630
Anon reflects on e-sports
(sh.itjust.works)
This is a place to share greentexts and witness the confounding life of Anon. If you're new to the Greentext community, think of it as a sort of zoo with Anon as the main attraction.
Be warned:
If you find yourself getting angry (or god forbid, agreeing) with something Anon has said, you might be doing it wrong.
I like how no one mentions that CRT pixels bleed into each other.
And it worked as AA wasn’t as important in that “fuzzier” screen when graphics aren’t as good as they are today.
Sure, and in fact some developers used the fuzziness to their advantage, which can make certain games look weird when you display them on anything modern. But, my point was more that some people are in here acting like every part of a CRT experience is better than flatscreens.

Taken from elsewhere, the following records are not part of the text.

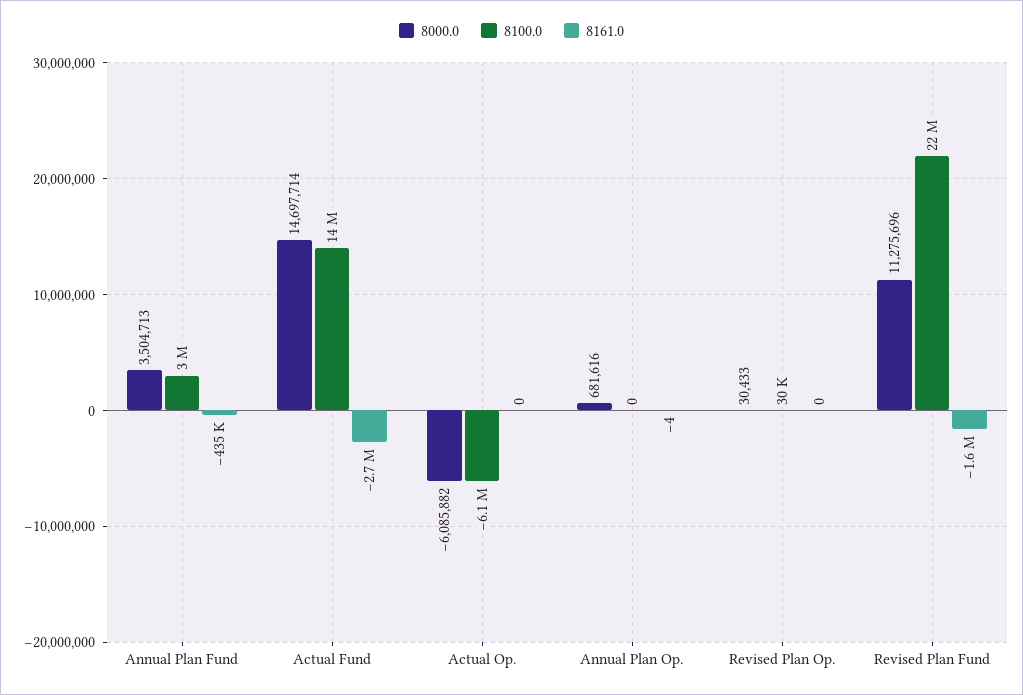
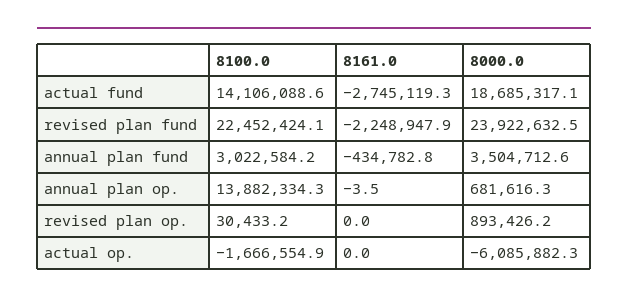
  {
    "8000.0": {
      "Annual Plan Fund": 3504712.6,
-     "Actual Fund": 14697714,
+     "Actual Fund": 18685317.1,
      "Actual Op.": -6085882.3,
      "Annual Plan Op.": 681616.3,
-     "Revised Plan Op.": 30433,
+     "Revised Plan Op.": 893426.2,
-     "Revised Plan Fund": 11275696
+     "Revised Plan Fund": 23922632.5
    },
    "8100.0": {
      "Annual Plan Fund": 3022584.2,
      "Actual Fund": 14106088.6,
-     "Actual Op.": -6100000,
+     "Actual Op.": -1666554.9,
-     "Annual Plan Op.": 0,
+     "Annual Plan Op.": 13882334.3,
      "Revised Plan Op.": 30433.2,
      "Revised Plan Fund": 22452424.1
    },
    "8161.0": {
      "Annual Plan Fund": -434782.8,
      "Actual Fund": -2745119.3,
      "Actual Op.": 0,
      "Annual Plan Op.": -3.5,
      "Revised Plan Op.": 0,
-     "Revised Plan Fund": -1600000
+     "Revised Plan Fund": -2248947.9
    }
  }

Most notable roundening I can think of is Lara Croft's boobs. They weren't triangles when you played on a CRT!
They were good for the time, and they still do offer some benefits, but those benefits are overshadowed by the advantages of modern gaming LCDs. I wouldn’t want one today if I had to pick.
Are you sure it was CRT technology? Because bear in mind, colour CRTs had to focus the beam so accurately that it only hit the specific "pixel" for the colour being lit at that time. What there was, was blur from bad focus settings, age and phosphor persistence (which is still a thing in LCD to an extent).

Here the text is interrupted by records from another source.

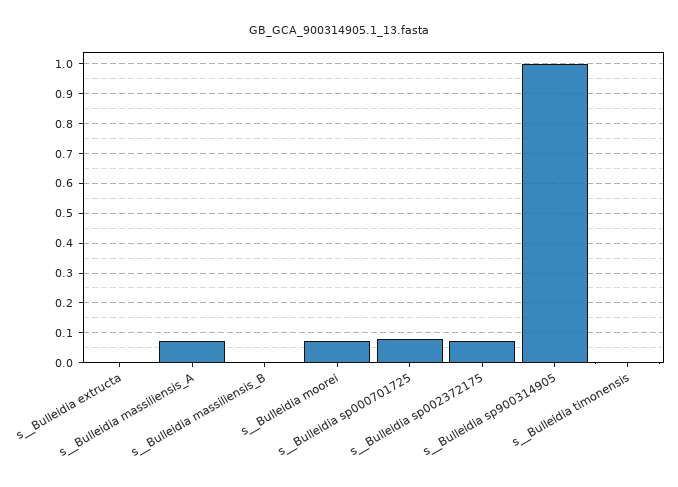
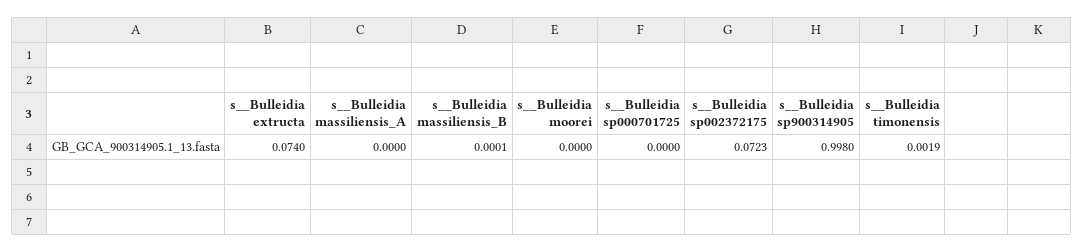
  {
-   "s__Bulleidia extructa": 0,
+   "s__Bulleidia extructa": 0.074,
-   "s__Bulleidia massiliensis_A": 0.075,
+   "s__Bulleidia massiliensis_A": 0,
    "s__Bulleidia massiliensis_B": 0.0001,
-   "s__Bulleidia moorei": 0.075,
+   "s__Bulleidia moorei": 0,
-   "s__Bulleidia sp000701725": 0.075,
+   "s__Bulleidia sp000701725": 0,
    "s__Bulleidia sp002372175": 0.0723,
    "s__Bulleidia sp900314905": 0.998,
    "s__Bulleidia timonensis": 0.0019
  }

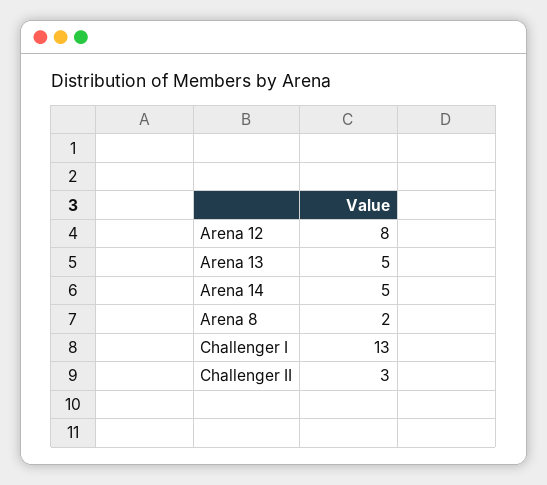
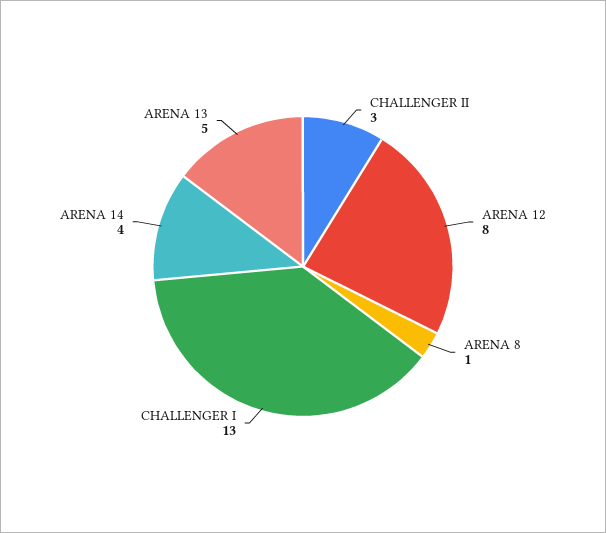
  {
    "Arena 12": 8,
    "Arena 13": 5,
-   "Arena 14": 5,
+   "Arena 14": 4,
-   "Arena 8": 2,
+   "Arena 8": 1,
    "Challenger I": 13,
    "Challenger II": 3
  }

What DID cause blur was the act of merging the image, the colour and the synchronisation into a composite signal. All the mainstream systems (PAL, SECAM and NTSC) would cause a blurring effect. Games on 80s/90s consoles generally used this to their advantage, and you can see the dithering effects clearly on emulators of systems from that period. Very specifically, the colour signal sharing spectrum with the luminance signal would lead to a softening of the image which would appear like blurring. Most consoles from the time only output either an RF signal for a TV or if you were lucky a composite output.
Good computer monitors (not TVs) of the time were extremely crisp when fed a suitable RGB signal.